The girl was crying, although the blue eyes looked bravely through the tears as if to disprove the fact.

“Ay, my good lass,” he said, putting his hand gently on her head, “and it wass Sheila wrote to you?”

“Yes, sir, and I hef come down from Suainabost.”

“It is a lonely house you will be going to,” he said, absently.

“But Miss Sheila said I wass—I wass to—” But here the young girl failed in her effort to explain that Miss Sheila had asked her to go down to make the house less lonely. The elderly man in the wagonette seemed scarcely to notice that she was crying; he bade her come up beside him; and when he had got her into the wagonette he left some message with the innkeeper, who had come to the door, and drove off again.

They drove along the high land that overlooks a portion of Loch Roag, with its wonderful network of islands and straits, and then they stopped on the lofty plateau of Callernish, where there was a man waiting to take the wagonette and horses.

“And you would be seeing Miss Sheila away, sir?” said the man; “and it was Duncan Macdonald will say that she will not come back no more to Borva.”

The old man with the big gray beard only frowned and passed on. He and the girl made their way down the side of the rocky hill to the shore, and here there was an open boat awaiting them. When they approached, a man considerably over six feet in height, keen-faced, gray-eyed, straight-limbed and sinewy in frame, jumped into the big and rough boat and began to get ready for their departure. There was just enough wind to catch the brown mainsail, and the King of Borva took the tiller, his henchman sitting down by the mast. And no sooner had they left the shore and stood out towards one of the channels of this arm of the sea, than the tall, spare keeper began to talk of that which made his master’s eye grow dark. “Ah, well,” he said, in the plaintive drawling of his race, “and it iss an empty house you will be going to, Mr. Mackenzie; and it iss a bad thing for us all that Miss Sheila hass gone away; and it iss many’s ta time she will hef been wiss me in this very boat—”

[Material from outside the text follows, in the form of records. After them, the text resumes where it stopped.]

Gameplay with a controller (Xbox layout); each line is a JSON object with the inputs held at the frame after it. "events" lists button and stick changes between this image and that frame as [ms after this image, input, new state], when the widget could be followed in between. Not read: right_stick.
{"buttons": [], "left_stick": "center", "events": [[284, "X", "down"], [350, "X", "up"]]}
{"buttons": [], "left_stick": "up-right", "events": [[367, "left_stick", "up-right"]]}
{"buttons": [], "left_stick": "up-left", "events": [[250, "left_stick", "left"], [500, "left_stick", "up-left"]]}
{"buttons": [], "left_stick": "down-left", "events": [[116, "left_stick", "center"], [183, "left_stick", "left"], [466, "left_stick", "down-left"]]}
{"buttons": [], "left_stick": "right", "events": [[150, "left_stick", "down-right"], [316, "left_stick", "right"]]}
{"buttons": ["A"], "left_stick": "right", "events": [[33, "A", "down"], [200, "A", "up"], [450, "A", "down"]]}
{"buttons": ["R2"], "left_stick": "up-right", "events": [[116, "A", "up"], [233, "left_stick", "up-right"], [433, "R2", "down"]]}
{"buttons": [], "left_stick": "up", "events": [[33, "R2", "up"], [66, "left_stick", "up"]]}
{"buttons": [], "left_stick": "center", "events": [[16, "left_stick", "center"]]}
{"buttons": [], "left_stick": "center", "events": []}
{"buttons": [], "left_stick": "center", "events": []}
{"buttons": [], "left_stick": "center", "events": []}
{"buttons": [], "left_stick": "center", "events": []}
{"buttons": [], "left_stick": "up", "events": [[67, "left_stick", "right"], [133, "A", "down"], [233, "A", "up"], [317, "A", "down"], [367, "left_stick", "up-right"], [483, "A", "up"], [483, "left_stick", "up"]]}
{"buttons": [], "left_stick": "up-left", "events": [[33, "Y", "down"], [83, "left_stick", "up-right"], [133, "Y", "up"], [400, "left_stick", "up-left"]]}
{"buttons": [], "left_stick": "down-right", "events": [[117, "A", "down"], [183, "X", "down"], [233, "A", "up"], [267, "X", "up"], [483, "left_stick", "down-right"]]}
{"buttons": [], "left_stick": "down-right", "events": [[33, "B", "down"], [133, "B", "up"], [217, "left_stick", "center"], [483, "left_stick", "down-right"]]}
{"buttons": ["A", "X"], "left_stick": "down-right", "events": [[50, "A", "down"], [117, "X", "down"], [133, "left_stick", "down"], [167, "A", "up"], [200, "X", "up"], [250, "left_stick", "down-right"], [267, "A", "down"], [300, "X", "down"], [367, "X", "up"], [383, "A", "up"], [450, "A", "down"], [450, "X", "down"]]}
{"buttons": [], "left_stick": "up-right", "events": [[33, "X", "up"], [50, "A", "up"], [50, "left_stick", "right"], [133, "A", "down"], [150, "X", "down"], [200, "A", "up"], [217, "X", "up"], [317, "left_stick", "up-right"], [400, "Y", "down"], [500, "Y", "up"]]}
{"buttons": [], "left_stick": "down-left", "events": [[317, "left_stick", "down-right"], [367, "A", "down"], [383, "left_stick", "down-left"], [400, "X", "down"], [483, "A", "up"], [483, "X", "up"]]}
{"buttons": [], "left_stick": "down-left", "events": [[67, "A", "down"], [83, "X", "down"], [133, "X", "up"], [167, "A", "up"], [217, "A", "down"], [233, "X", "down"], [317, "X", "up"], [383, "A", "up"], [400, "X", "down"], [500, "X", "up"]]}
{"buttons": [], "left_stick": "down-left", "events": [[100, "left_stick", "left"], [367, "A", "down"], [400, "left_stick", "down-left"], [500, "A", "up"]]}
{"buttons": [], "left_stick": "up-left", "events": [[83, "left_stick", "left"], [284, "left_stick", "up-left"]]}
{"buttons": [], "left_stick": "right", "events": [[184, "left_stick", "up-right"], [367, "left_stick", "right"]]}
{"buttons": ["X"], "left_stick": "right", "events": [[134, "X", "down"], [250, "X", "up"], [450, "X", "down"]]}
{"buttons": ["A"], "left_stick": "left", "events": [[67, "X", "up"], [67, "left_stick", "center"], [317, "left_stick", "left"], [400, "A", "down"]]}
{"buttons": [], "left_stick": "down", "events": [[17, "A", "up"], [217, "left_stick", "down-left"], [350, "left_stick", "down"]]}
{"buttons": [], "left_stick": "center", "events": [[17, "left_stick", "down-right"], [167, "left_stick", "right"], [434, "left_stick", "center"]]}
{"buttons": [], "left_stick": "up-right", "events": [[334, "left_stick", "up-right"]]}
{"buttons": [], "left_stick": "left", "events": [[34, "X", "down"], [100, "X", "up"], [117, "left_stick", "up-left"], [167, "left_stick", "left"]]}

“—— —— —— —— you, Duncan Macdonald!” cried Mackenzie, in an access of fury, “what will you talk of like that? It iss every man, woman and child on the island will talk of nothing but Sheila! I will drive my foot through the bottom of the boat if you do not hold your peace!”

The tall gillie patiently waited until his master had exhausted his passion, and then he said, as if nothing had occurred: “And it will not do much good, Mr. Mackenzie, to tek ta name o’ God in vain; and there will be much more of trinking in ta island, and it will be a great difference mirover. And she will be so far away that no one will see her no more—far away beyond ta sound of Sleat, and far away beyond Oban, as I hef heard people say. And what will she do in London, when she has no boat at all, and she will never go out to ta fishing? And I will hear people say that you will walk a whole day and never come to ta sea, and what will Miss Sheila do for that? And she will tame no more o’ ta wild ducks’ young things, and she will find out no more o’ ta nests in the rocks, and she will hef no more horns when the deer is killed, and she will go out no more to see ta cattle swim across Loch Roag when they go to ta sheilings. It will be all different, all different, now; and she will never see us no more. And it iss as bad as if you was a poor man, Mr. Mackenzie, and had to let your sons and your daughters go away to America, and never come back no more. And she ta only one in your house! And it wass the son of Mr. Macintyre, of Sutherland, he would have married her, and come to live on ta island, and not have Miss Sheila go away among strangers that doesna ken her family, and will put no store by her, no more than if she was a fisherman’s lass. It wass Miss Sheila herself had a sore heart tis morning when she went away; and she turned and she looked at Borva as the boat came away, and I said, ’Tis iss the last time Miss Sheila will be in her boat, and she will not come no more again to Borva.”